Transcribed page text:
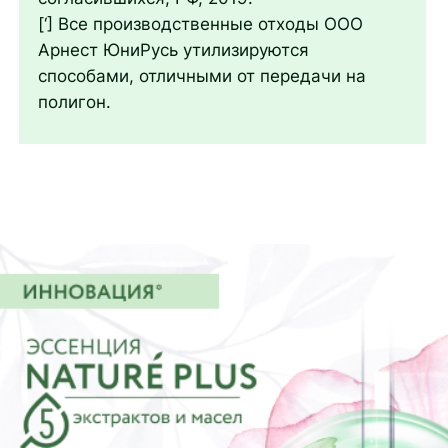
[‘] Все производственные отходы ООО
Арнест ЮниРусь утилизируются
способами, отличными от передачи на
полигон.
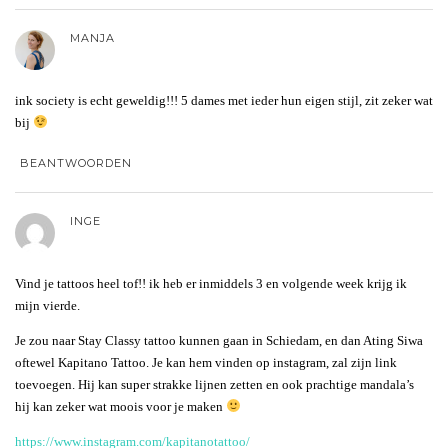
MANJA
ink society is echt geweldig!!! 5 dames met ieder hun eigen stijl, zit zeker wat
bij
BEANTWOORDEN
INGE
Vind je tattoos heel tof!! ik heb er inmiddels 3 en volgende week krijg ik
mijn vierde.
Je zou naar Stay Classy tattoo kunnen gaan in Schiedam, en dan Ating Siwa
oftewel Kapitano Tattoo. Je kan hem vinden op instagram, zal zijn link
toevoegen. Hij kan super strakke lijnen zetten en ook prachtige mandala’s
hij kan zeker wat moois voor je maken
https://www.instagram.com/kapitanotattoo/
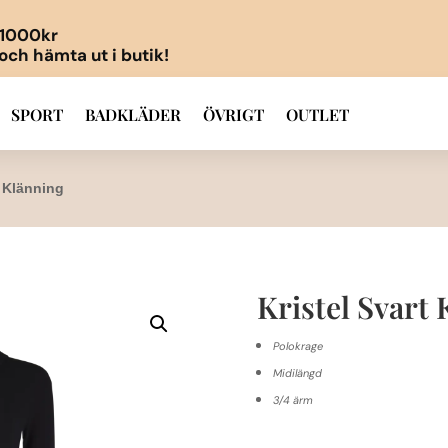
r 1000kr
 och hämta ut i butik!
SPORT
BADKLÄDER
ÖVRIGT
OUTLET
t Klänning
Kristel Svart
Polokrage
Midilängd
3/4 ärm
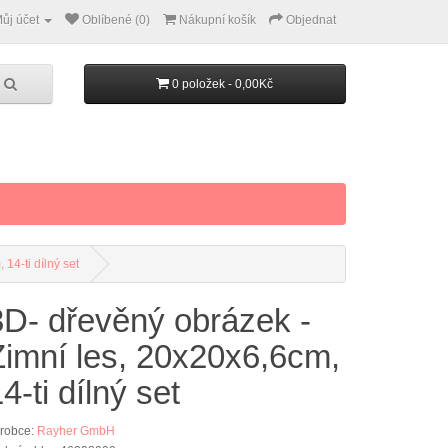
ůj účet
Oblíbené (0)
Nákupní košík
Objednat
0 položek - 0,00Kč
14-ti dílný set
3D- dřevěný obrázek -
Zimní les, 20x20x6,6cm,
4-ti dílný set
robce:
Rayher GmbH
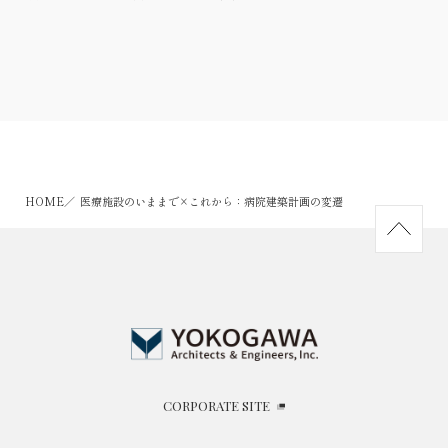
HOME
医療施設のいままで×これから：病院建築計画の変遷
CORPORATE SITE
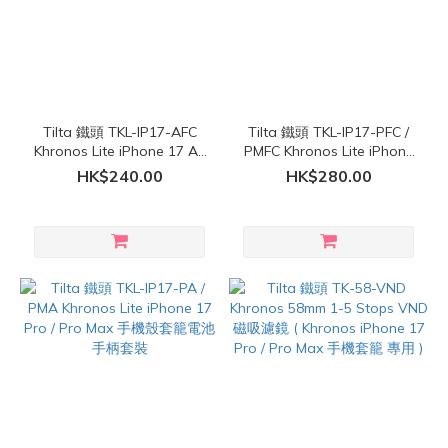
Tilta 鐵頭 TKL-IP17-AFC
Tilta 鐵頭 TKL-IP17-PFC /
Khronos Lite iPhone 17 Air
PMFC Khronos Lite iPhone
手機殼套籠
17 Pro / Pro Max 手機殼套
HK$240.00
HK$280.00
籠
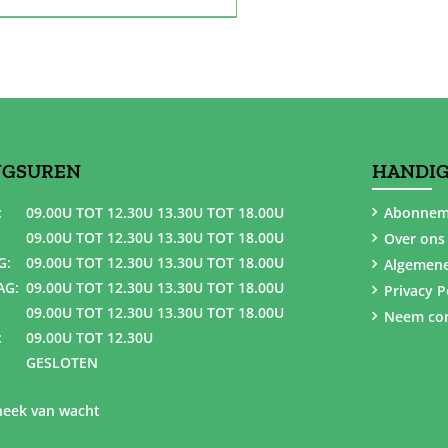
NGSUREN
HANDIG
:
09.00U TOT 12.30U 13.30U TOT 18.00U
Abonnem
09.00U TOT 12.30U 13.30U TOT 18.00U
Over ons
G:
09.00U TOT 12.30U 13.30U TOT 18.00U
Algemen
AG:
09.00U TOT 12.30U 13.30U TOT 18.00U
Privacy P
09.00U TOT 12.30U 13.30U TOT 18.00U
Neem con
:
09.00U TOT 12.30U
GESLOTEN
eek van wacht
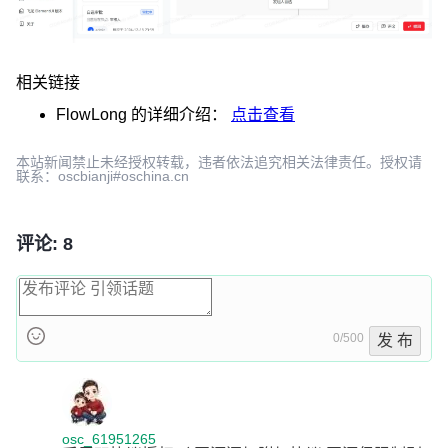
相关链接
FlowLong
的详细介绍：
点击查看
本站新闻禁止未经授权转载，违者依法追究相关法律责任。授权请
联系：oscbianji#oschina.cn
评论: 8
0/500
发 布
osc_61951265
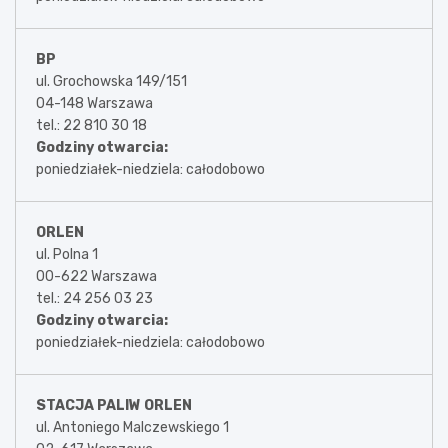
BP
ul. Grochowska 149/151
04-148 Warszawa
tel.: 22 810 30 18
Godziny otwarcia:
poniedziałek-niedziela: całodobowo
ORLEN
ul. Polna 1
00-622 Warszawa
tel.: 24 256 03 23
Godziny otwarcia:
poniedziałek-niedziela: całodobowo
STACJA PALIW ORLEN
ul. Antoniego Malczewskiego 1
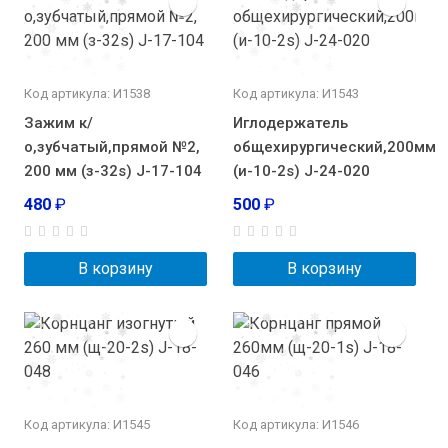
Код артикула: И1538
Код артикула: И1543
Зажим к/
Иглодержатель
о,зубчатый,прямой №2,
общехирургический,200мм
200 мм (з-32s) J-17-104
(и-10-2s) J-24-020
480
₽
500
₽
В корзину
В корзину
Код артикула: И1545
Код артикула: И1546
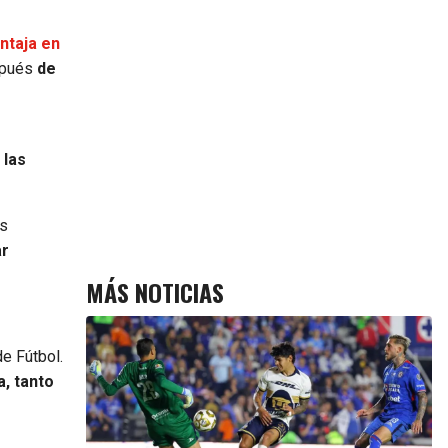
ntaja en
spués
de
 las
os
ar
MÁS NOTICIAS
e Fútbol.
a, tanto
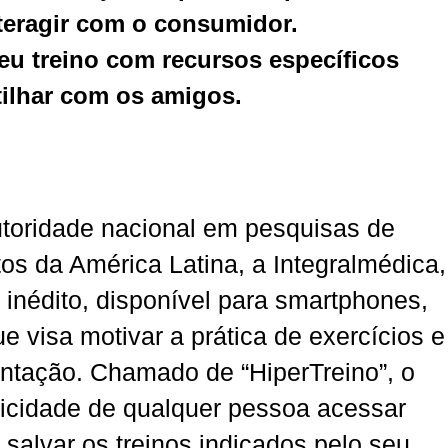
teragir com o consumidor.
eu treino com recursos específicos
ilhar com os amigos.
toridade nacional em pesquisas de
os da América Latina, a Integralmédica,
 inédito, disponível para smartphones,
e visa motivar a prática de exercícios e
ntação. Chamado de “HiperTreino”, o
aticidade de qualquer pessoa acessar
 salvar os treinos indicados pelo seu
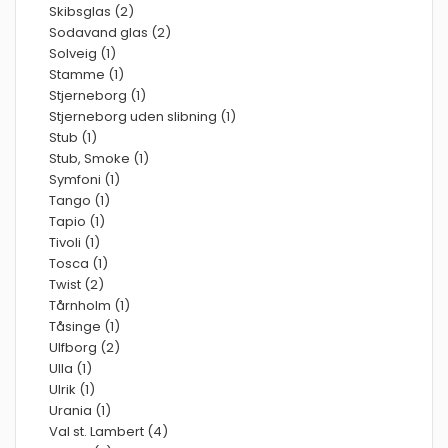
Skibsglas (2)
Sodavand glas (2)
Solveig (1)
Stamme (1)
Stjerneborg (1)
Stjerneborg uden slibning (1)
Stub (1)
Stub, Smoke (1)
Symfoni (1)
Tango (1)
Tapio (1)
Tivoli (1)
Tosca (1)
Twist (2)
Tårnholm (1)
Tåsinge (1)
Ulfborg (2)
Ulla (1)
Ulrik (1)
Urania (1)
Val st. Lambert (4)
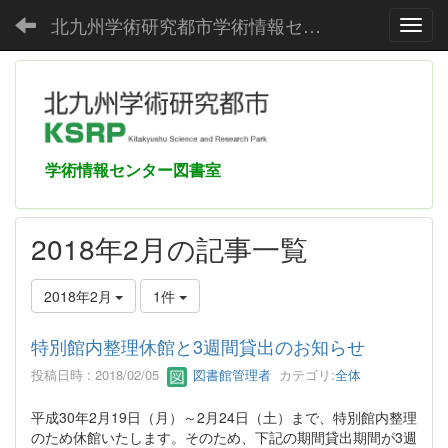
北九州学術研究都市学術情報センター
Toggl
学術情報センター図書室
2018年2月の記事一覧
2018年2月
1件
特別館内整理休館と3週間貸出のお知らせ
投稿日時 : 2018/02/05
図書館管理者
カテゴリ:
全体
平成30年2月19日（月）～2月24日（土）まで、特別館内整理
のため休館いたします。そのため、下記の期間貸出期間が3週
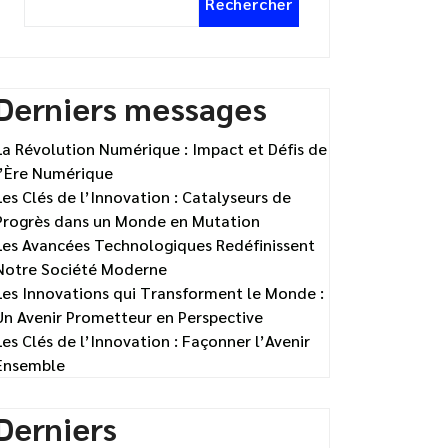
Rechercher
Derniers messages
La Révolution Numérique : Impact et Défis de
l’Ère Numérique
Les Clés de l’Innovation : Catalyseurs de
Progrès dans un Monde en Mutation
Les Avancées Technologiques Redéfinissent
Notre Société Moderne
Les Innovations qui Transforment le Monde :
Un Avenir Prometteur en Perspective
Les Clés de l’Innovation : Façonner l’Avenir
Ensemble
Derniers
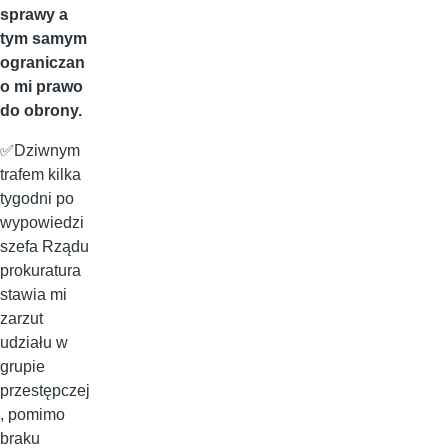
sprawy a
tym samym
ograniczan
o mi prawo
do obrony.
✅Dziwnym
trafem kilka
tygodni po
wypowiedzi
szefa Rządu
prokuratura
stawia mi
zarzut
udziału w
grupie
przestępczej
, pomimo
braku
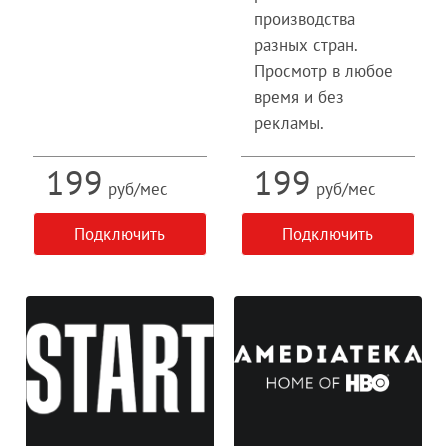
производства
разных стран.
Просмотр в любое
время и без
рекламы.
199
199
руб/мес
руб/мес
Подключить
Подключить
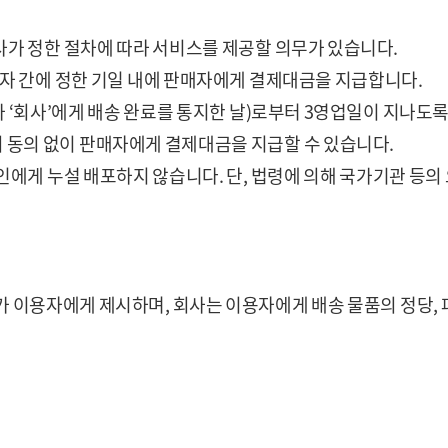
가 정한 절차에 따라 서비스를 제공할 의무가 있습니다.
매자 간에 정한 기일 내에 판매자에게 결제대금을 지급합니다.
가 ‘회사’에게 배송 완료를 통지한 날)로부터 3영업일이 지나도
 동의 없이 판매자에게 결제대금을 지급할 수 있습니다.
인에게 누설 배포하지 않습니다. 단, 법령에 의해 국가기관 등의
가 이용자에게 제시하며, 회사는 이용자에게 배송 물품의 정당,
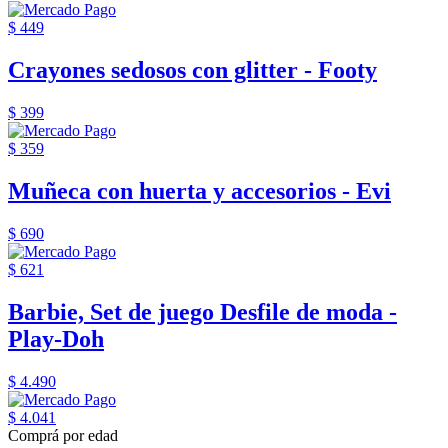
$ 449
Crayones sedosos con glitter - Footy
$ 399
$ 359
Muñeca con huerta y accesorios - Evi
$ 690
$ 621
Barbie, Set de juego Desfile de moda -
Play-Doh
$ 4.490
$ 4.041
Comprá por edad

### YOUR INSTRUCTIONS
Copy the lines above word for word, leaving out every picture marker.

### FINAL ANSWER
[‘] Все производственные отходы ООО
Арнест ЮниРусь утилизируются
способами, отличными от передачи на
полигон.
MANJA
ink society is echt geweldig!!! 5 dames met ieder hun eigen stijl, zit zeker wat
bij
BEANTWOORDEN
INGE
Vind je tattoos heel tof!! ik heb er inmiddels 3 en volgende week krijg ik
mijn vierde.
Je zou naar Stay Classy tattoo kunnen gaan in Schiedam, en dan Ating Siwa
oftewel Kapitano Tattoo. Je kan hem vinden op instagram, zal zijn link
toevoegen. Hij kan super strakke lijnen zetten en ook prachtige mandala’s
hij kan zeker wat moois voor je maken
https://www.instagram.com/kapitanotattoo/
r 1000kr
 och hämta ut i butik!
SPORT
BADKLÄDER
ÖVRIGT
OUTLET
t Klänning
Kristel Svart
Polokrage
Midilängd
3/4 ärm
ůj účet
Oblíbené (0)
Nákupní košík
Objednat
0 položek - 0,00Kč
14-ti dílný set
3D- dřevěný obrázek -
Zimní les, 20x20x6,6cm,
4-ti dílný set
robce:
Rayher GmbH
HOME
医療施設のいままで×これから：病院建築計画の変遷
CORPORATE SITE
Tilta 鐵頭 TKL-IP17-AFC
Tilta 鐵頭 TKL-IP17-PFC /
Khronos Lite iPhone 17 Air
PMFC Khronos Lite iPhone
手機殼套籠
17 Pro / Pro Max 手機殼套
HK$240.00
HK$280.00
籠
NGSUREN
HANDIG
:
09.00U TOT 12.30U 13.30U TOT 18.00U
Abonnem
09.00U TOT 12.30U 13.30U TOT 18.00U
Over ons
G:
09.00U TOT 12.30U 13.30U TOT 18.00U
Algemen
AG:
09.00U TOT 12.30U 13.30U TOT 18.00U
Privacy P
09.00U TOT 12.30U 13.30U TOT 18.00U
Neem con
:
09.00U TOT 12.30U
GESLOTEN
eek van wacht
相关链接
FlowLong
的详细介绍：
点击查看
本站新闻禁止未经授权转载，违者依法追究相关法律责任。授权请
联系：oscbianji#oschina.cn
评论: 8
0/500
发 布
osc_61951265
BP
ul. Grochowska 149/151
04-148 Warszawa
tel.: 22 810 30 18
Godziny otwarcia:
poniedziałek-niedziela: całodobowo
ORLEN
ul. Polna 1
00-622 Warszawa
tel.: 24 256 03 23
Godziny otwarcia:
poniedziałek-niedziela: całodobowo
STACJA PALIW ORLEN
ul. Antoniego Malczewskiego 1
Код артикула: И1538
Код артикула: И1543
Зажим к/
Иглодержатель
о,зубчатый,прямой №2,
общехирургический,200мм
200 мм (з-32s) J-17-104
(и-10-2s) J-24-020
480
₽
500
₽
В корзину
В корзину
Код артикула: И1545
Код артикула: И1546
ntaja en
spués
de
 las
os
ar
MÁS NOTICIAS
e Fútbol.
a, tanto
teragir com o consumidor.
eu treino com recursos específicos
ilhar com os amigos.
toridade nacional em pesquisas de
os da América Latina, a Integralmédica,
 inédito, disponível para smartphones,
e visa motivar a prática de exercícios e
ntação. Chamado de “HiperTreino”, o
aticidade de qualquer pessoa acessar
 salvar os treinos indicados pelo seu
Skibsglas (2)
Sodavand glas (2)
Solveig (1)
Stamme (1)
Stjerneborg (1)
Stjerneborg uden slibning (1)
Stub (1)
Stub, Smoke (1)
Symfoni (1)
Tango (1)
Tapio (1)
Tivoli (1)
Tosca (1)
Twist (2)
Tårnholm (1)
Tåsinge (1)
Ulfborg (2)
Ulla (1)
Ulrik (1)
Urania (1)
Val st. Lambert (4)
北九州学術研究都市学術情報センター
Toggl
学術情報センター図書室
2018年2月の記事一覧
2018年2月
1件
特別館内整理休館と3週間貸出のお知らせ
投稿日時 : 2018/02/05
図書館管理者
カテゴリ:
全体
平成30年2月19日（月）～2月24日（土）まで、特別館内整理
のため休館いたします。そのため、下記の期間貸出期間が3週
Rechercher
Derniers messages
La Révolution Numérique : Impact et Défis de
l’Ère Numérique
Les Clés de l’Innovation : Catalyseurs de
Progrès dans un Monde en Mutation
Les Avancées Technologiques Redéfinissent
Notre Société Moderne
Les Innovations qui Transforment le Monde :
Un Avenir Prometteur en Perspective
Les Clés de l’Innovation : Façonner l’Avenir
Ensemble
Derniers
sprawy a
tym samym
ograniczan
o mi prawo
do obrony.
✅Dziwnym
trafem kilka
tygodni po
wypowiedzi
szefa Rządu
prokuratura
stawia mi
zarzut
udziału w
grupie
przestępczej
, pomimo
braku
производства
разных стран.
Просмотр в любое
время и без
рекламы.
199
199
руб/мес
руб/мес
Подключить
Подключить
가 정한 절차에 따라 서비스를 제공할 의무가 있습니다.
매자 간에 정한 기일 내에 판매자에게 결제대금을 지급합니다.
가 ‘회사’에게 배송 완료를 통지한 날)로부터 3영업일이 지나도
 동의 없이 판매자에게 결제대금을 지급할 수 있습니다.
인에게 누설 배포하지 않습니다. 단, 법령에 의해 국가기관 등의
가 이용자에게 제시하며, 회사는 이용자에게 배송 물품의 정당,
$ 449
Crayones sedosos con glitter - Footy
$ 399
$ 359
Muñeca con huerta y accesorios - Evi
$ 690
$ 621
Barbie, Set de juego Desfile de moda -
Play-Doh
$ 4.490
$ 4.041
Comprá por edad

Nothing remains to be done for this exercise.